What Does PXD’s Implied Volatility Mean for Its Stock Price?
By Nicholas ChapmanNov. 7 2016, Updated 10:04 a.m. ET
Pioneer Natural Resources’ implied volatility
As of November 3, 2016, Pioneer Natural Resources (PXD) had an implied volatility of ~34.4%, ~12.1% lower than its 260-trading-day historical price volatility of ~39.2%.
After its earnings were announced on November 1, 2016, Pioneer Natural Resources’ implied volatility fell from ~35.3% to ~34.4% in two sessions.
Pioneer Natural Resources’ 30-day stock price forecast using implied volatility
Assuming a normal distribution of prices (bell curve model) and a standard deviation of one, based on its implied volatility of ~34.4%, Pioneer Natural Resources’ stock is expected to close between $190.26 and $156.08 after 30 calendar days.
Based on the standard statistical formula, Pioneer Natural Resources’ stock will stay in this range ~68% of the time.
Other upstream stocks
As of November 3, 2016, upstream stocks Parsley Energy (PE), Gulfport Energy (GPOR), and Diamondback Energy (FANG) have implied volatilities of ~38.5%, ~45.1%, and ~37.7%, respectively.
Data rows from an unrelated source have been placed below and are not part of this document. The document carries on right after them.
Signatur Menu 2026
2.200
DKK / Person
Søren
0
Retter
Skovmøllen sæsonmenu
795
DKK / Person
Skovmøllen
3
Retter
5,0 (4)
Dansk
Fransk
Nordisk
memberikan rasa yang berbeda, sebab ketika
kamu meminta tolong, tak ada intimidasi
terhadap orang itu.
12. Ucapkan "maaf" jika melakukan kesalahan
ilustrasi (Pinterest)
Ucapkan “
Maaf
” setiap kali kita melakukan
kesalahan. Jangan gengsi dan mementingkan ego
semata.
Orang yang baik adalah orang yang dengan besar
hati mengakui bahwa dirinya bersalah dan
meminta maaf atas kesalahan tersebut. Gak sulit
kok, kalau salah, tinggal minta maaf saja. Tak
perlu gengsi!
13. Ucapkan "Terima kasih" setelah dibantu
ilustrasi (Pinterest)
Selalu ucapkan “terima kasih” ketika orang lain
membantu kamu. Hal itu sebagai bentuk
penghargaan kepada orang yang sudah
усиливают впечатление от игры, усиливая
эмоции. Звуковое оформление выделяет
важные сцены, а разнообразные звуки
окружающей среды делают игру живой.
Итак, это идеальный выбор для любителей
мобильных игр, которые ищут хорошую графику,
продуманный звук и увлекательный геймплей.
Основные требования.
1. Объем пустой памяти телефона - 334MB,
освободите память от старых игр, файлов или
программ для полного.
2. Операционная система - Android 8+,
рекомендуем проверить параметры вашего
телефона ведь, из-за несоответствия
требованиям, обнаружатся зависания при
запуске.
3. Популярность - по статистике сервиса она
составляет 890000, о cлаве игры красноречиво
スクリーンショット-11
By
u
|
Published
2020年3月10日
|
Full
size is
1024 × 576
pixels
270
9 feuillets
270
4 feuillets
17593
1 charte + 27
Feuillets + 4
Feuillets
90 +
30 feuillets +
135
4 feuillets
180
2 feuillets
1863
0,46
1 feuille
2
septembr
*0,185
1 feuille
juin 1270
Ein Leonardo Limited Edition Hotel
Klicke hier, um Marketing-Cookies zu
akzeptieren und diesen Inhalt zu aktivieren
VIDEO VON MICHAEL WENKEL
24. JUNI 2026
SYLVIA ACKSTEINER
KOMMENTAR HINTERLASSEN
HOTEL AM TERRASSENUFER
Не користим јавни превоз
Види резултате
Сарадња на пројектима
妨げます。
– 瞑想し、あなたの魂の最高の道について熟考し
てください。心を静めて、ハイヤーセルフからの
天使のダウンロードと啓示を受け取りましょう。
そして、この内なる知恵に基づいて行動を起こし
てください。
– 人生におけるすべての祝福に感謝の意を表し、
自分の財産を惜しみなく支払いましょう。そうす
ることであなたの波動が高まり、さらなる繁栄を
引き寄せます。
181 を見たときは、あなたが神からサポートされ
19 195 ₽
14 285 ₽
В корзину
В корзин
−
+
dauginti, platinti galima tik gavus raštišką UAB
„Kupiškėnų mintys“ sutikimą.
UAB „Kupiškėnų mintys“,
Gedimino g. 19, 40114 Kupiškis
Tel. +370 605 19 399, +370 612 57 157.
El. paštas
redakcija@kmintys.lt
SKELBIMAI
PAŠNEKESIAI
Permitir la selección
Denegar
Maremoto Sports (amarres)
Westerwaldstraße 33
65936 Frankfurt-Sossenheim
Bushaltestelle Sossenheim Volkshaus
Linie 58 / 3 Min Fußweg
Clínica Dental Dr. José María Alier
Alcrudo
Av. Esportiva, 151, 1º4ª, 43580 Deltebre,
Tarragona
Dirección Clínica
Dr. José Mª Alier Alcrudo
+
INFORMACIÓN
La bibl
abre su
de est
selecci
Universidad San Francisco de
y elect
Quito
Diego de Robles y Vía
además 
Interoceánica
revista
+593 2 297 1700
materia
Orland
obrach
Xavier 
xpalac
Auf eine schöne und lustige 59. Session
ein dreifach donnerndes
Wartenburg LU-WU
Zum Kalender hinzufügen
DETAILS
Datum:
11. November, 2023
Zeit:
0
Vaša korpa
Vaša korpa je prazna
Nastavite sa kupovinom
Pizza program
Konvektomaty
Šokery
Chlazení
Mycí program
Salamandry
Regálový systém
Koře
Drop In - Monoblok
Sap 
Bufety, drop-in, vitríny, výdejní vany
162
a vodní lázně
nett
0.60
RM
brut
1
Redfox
The SPDR S&P 500 ETF (SPY) has implied volatility of ~17.1%.
Implied volatility shows the market’s opinion of a stock’s potential movements, but it doesn’t forecast direction. Implied volatility is derived from the option pricing model. This means the data are theoretical in nature, and there’s no guarantee that these forecasts will be correct.